Le conflit interne qui ravage le Sri Lanka a fait à ce jour plus de 60 000 victimes et il a plongé le pays dans la récession économique. Selon la banque centrale, le conflit armé entre les Tigres libérateurs de l’Eelam tamoul (TLET) et le gouvernement à majorité cinghalaise a empêché l’économie d’atteindre le niveau de croissance moyen prévu et a provoqué le marasme actuel39. Le budget militaire du gouvernement du Sri Lanka est passé de 700 à 880 millions de dollars40. Tout cet argent dépensé pour acquérir des avions de combat ne pourra plus être affecté à la cause des enfants. Dans le village d’Ambanganga, il n’y a ni bombes ni mines terrestres, mais le conflit n’en affecte pas moins des enfants comme ceux de Priyanthi. La décision d’acheter des avions de combat a des répercussions considérables sur leur vie : elle les spolie de réserves en eau salubre, d’équipements sanitaires convenables, de vaccins, de livres et de routes carrossables.

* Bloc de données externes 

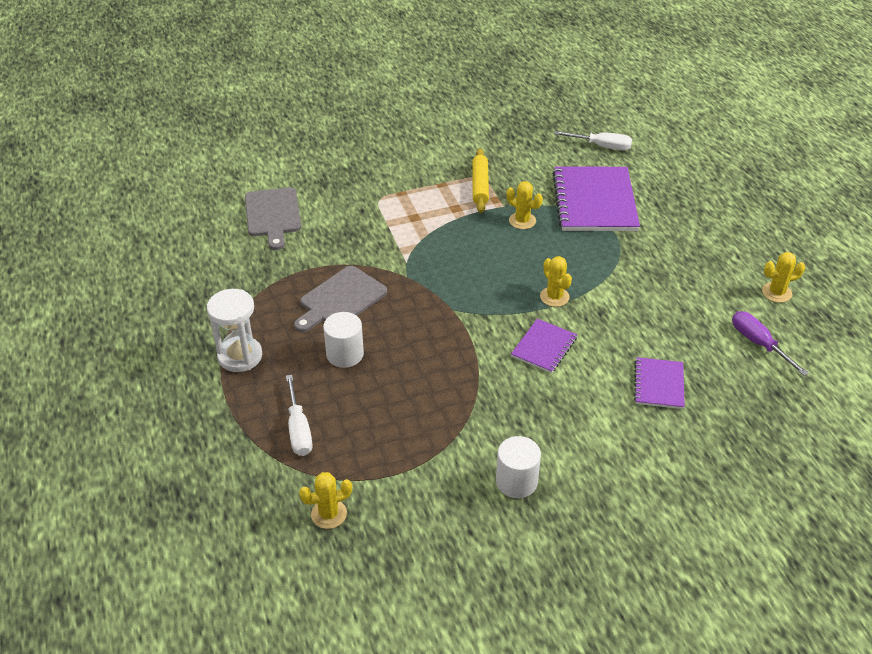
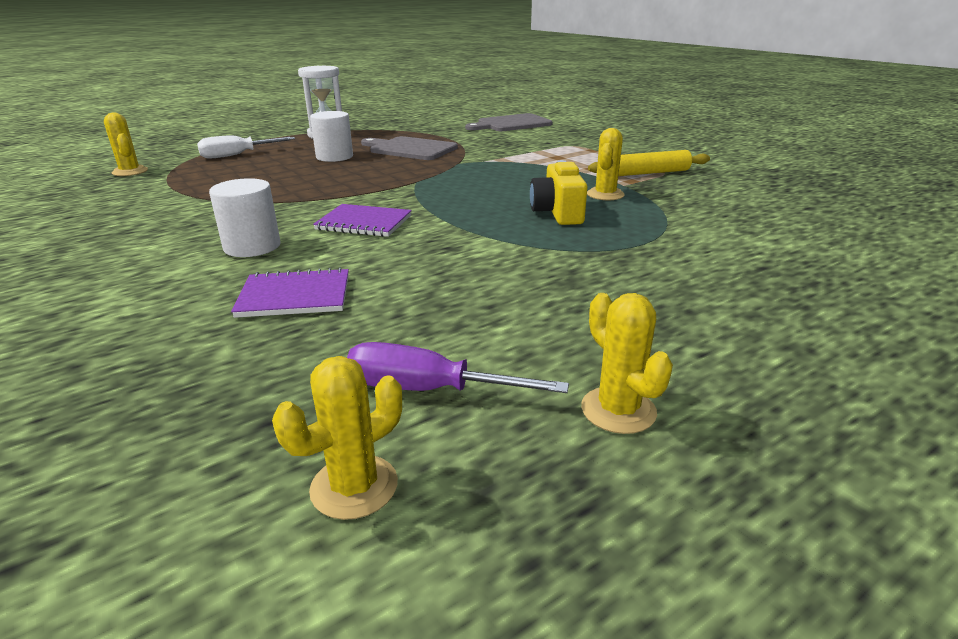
camera: 75 degrees right, 15 degrees down
(516, 481) = (130, 228): white cylinder -> white cylinder (252, 246)
(552, 252) = (558, 213): none -> yellow camera
(554, 297) = (465, 220): yellow cactus -> yellow cactus (354, 486)
(594, 201) = (703, 226): purple notebook -> none
(602, 146) = (851, 221): white screwdriver -> none
(758, 343) = (426, 389): purple screwdriver -> purple screwdriver turned 120 degrees counterclockwise

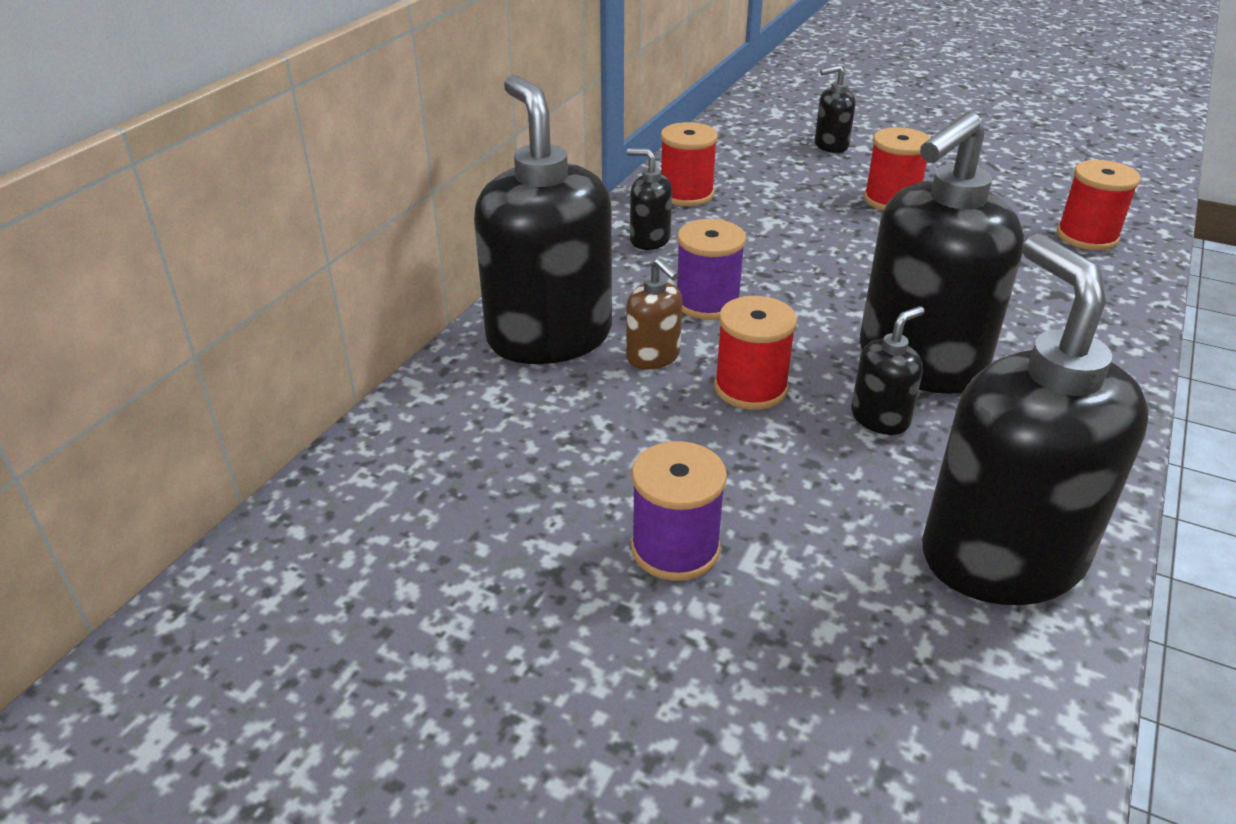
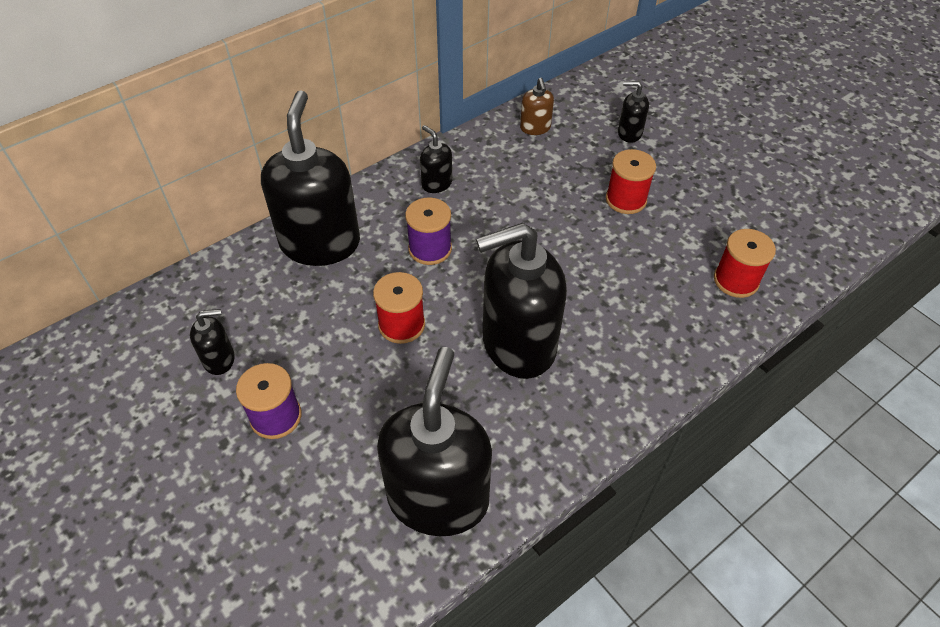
camera: 25 degrees right, 15 degrees up
(653, 357) = (366, 280): brown soap dispenser -> brown soap dispenser (535, 128)
(686, 194) = (491, 150): red spool -> none
(880, 418) = (456, 376): black soap dispenser -> black soap dispenser (219, 359)

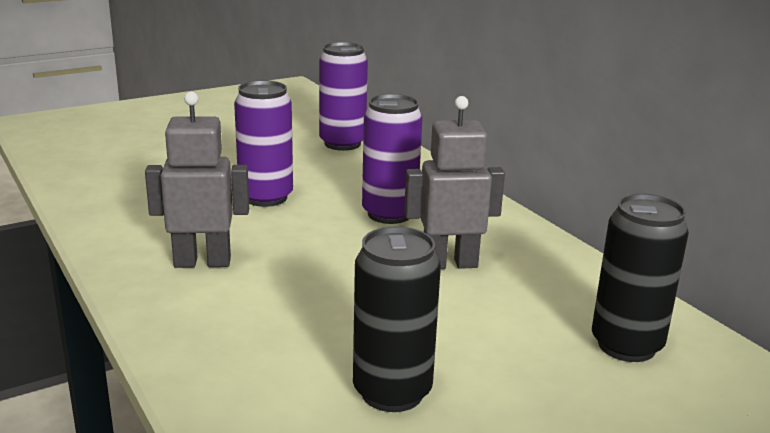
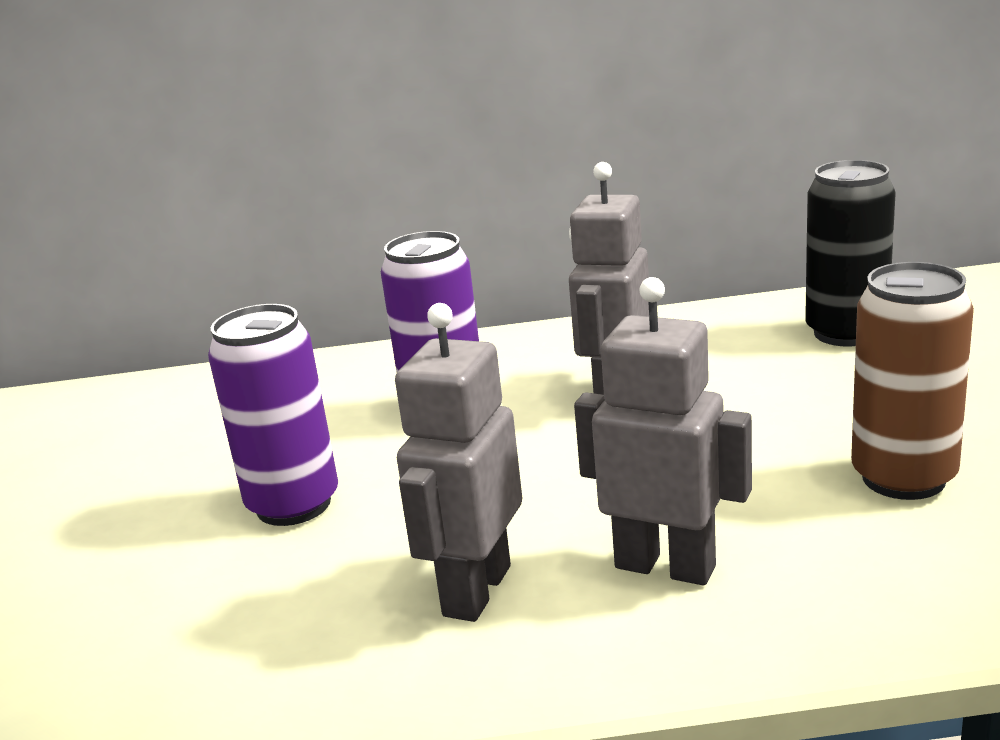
camera: 60 degrees left, 0 degrees up
(244, 314) = (665, 566): none -> grey robot
(342, 144) = (167, 413): purple can -> none
(392, 392) = (903, 478): black can -> brown can

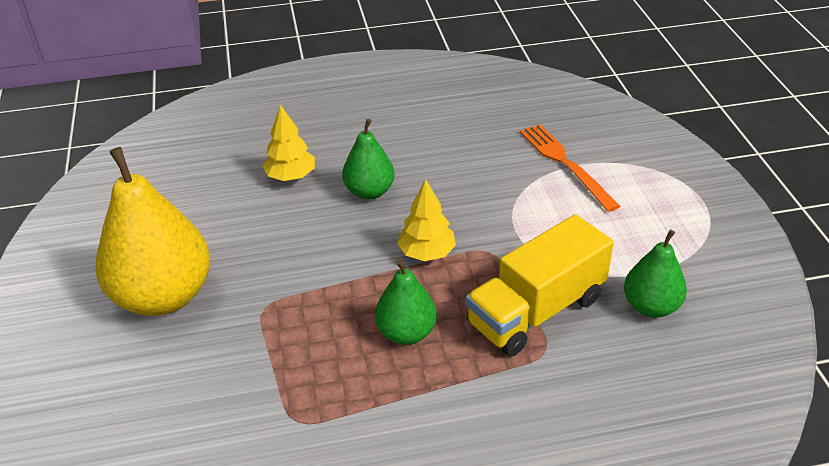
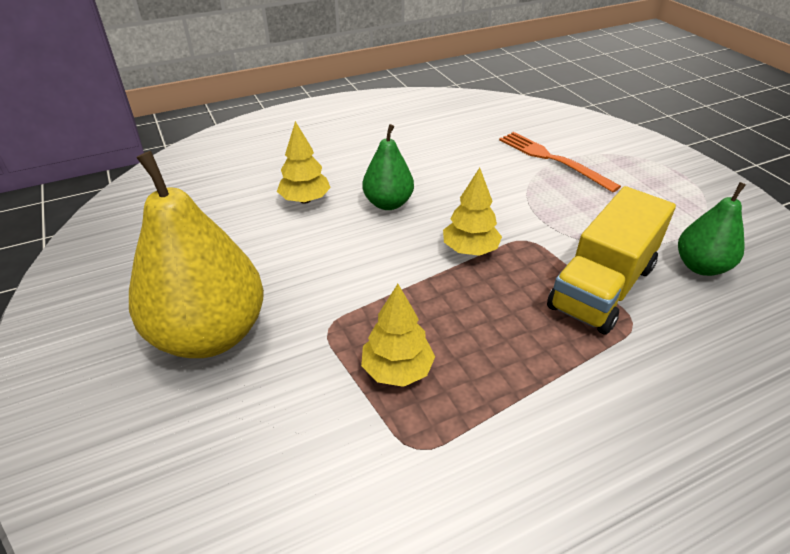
camera: 15 degrees left, 0 degrees up
(308, 354) = (397, 370): none -> yellow tree
(406, 333) = (489, 329): green pear -> none

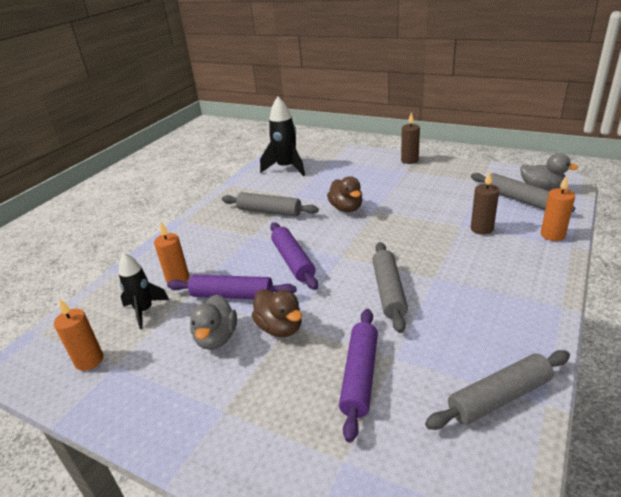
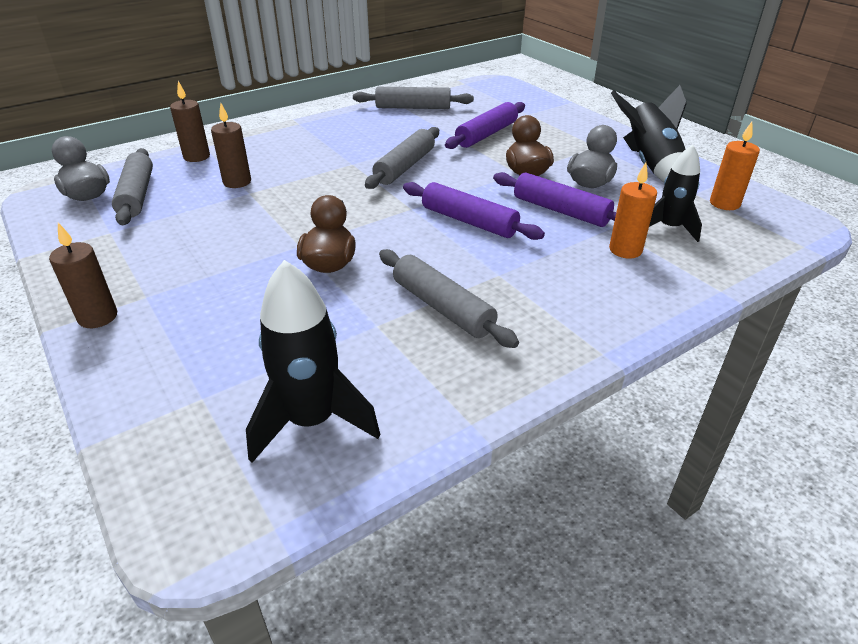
camera: 155 degrees left, 5 degrees up
(157, 395) = (650, 165): none -> black rocket
(293, 261) = (469, 221): purple rolling pin -> purple rolling pin turned 60 degrees counterclockwise
(552, 235) = (196, 157): orange candle -> brown candle

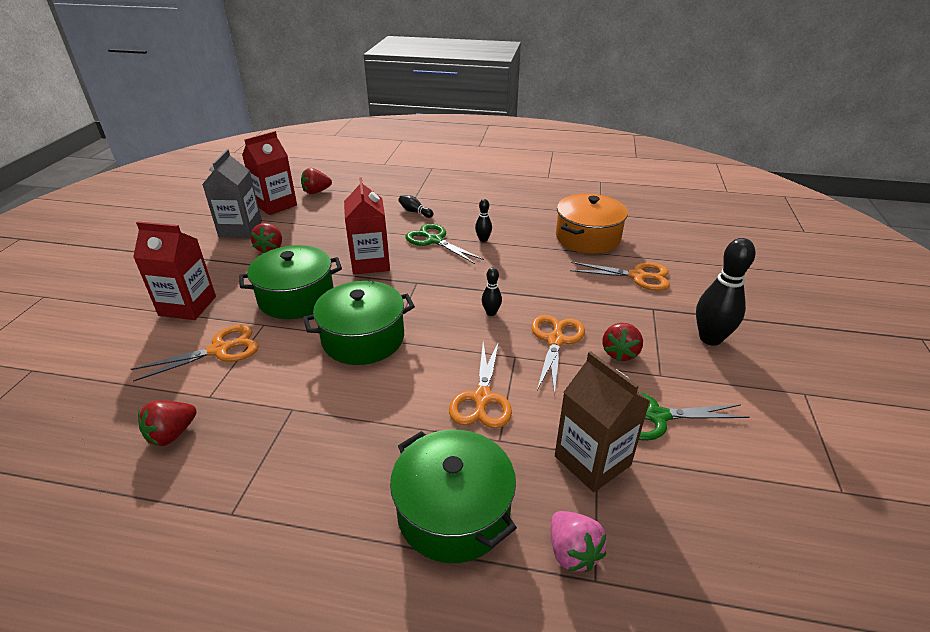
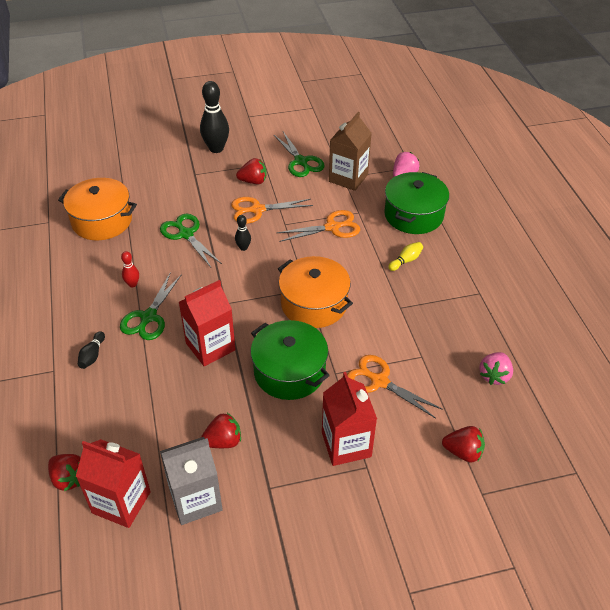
camera: 115 degrees left, 10 degrees up
(109, 451) = (494, 375): none -> pink strawberry
(172, 434) = (460, 353): red strawberry -> red strawberry (463, 452)
(363, 338) = (314, 304): green pot -> orange pot
(363, 452) = (406, 261): none -> yellow bowling pin
(483, 239) = (132, 284): black bowling pin -> red bowling pin
(538, 280) = (186, 234): none -> green scissors
(637, 276) = (154, 186): orange scissors -> none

Dans la zone de combat de la Péninsule de Jaffna, le coût de la guerre est bien plus élevé. Là, pris dans les combats, des enfants et leurs familles vivent sous les balles. Les plus âgés sont enrôlés de force. Comme dans d’autres régions déchirées par la guerre, des milliers de bébés et d’enfants ont été blessés, ont perdu leur foyer, leurs parents ou la vie.

Les germes de l’intolérance ethnique et religieuse sont plantés dès le plus jeune âge. Mais si une fraction de l’argent consacré à la destruction militaire était investie pour assurer à chaque enfant un bon départ dans l’existence, la compassion et la tolérance pourraient remplacer les sentiments d’animosité. Tôt dans la vie, les enfants apprendraient à régler leurs conflits sans violence. Investir pour les enfants rapporterait des dividendes de paix considérables.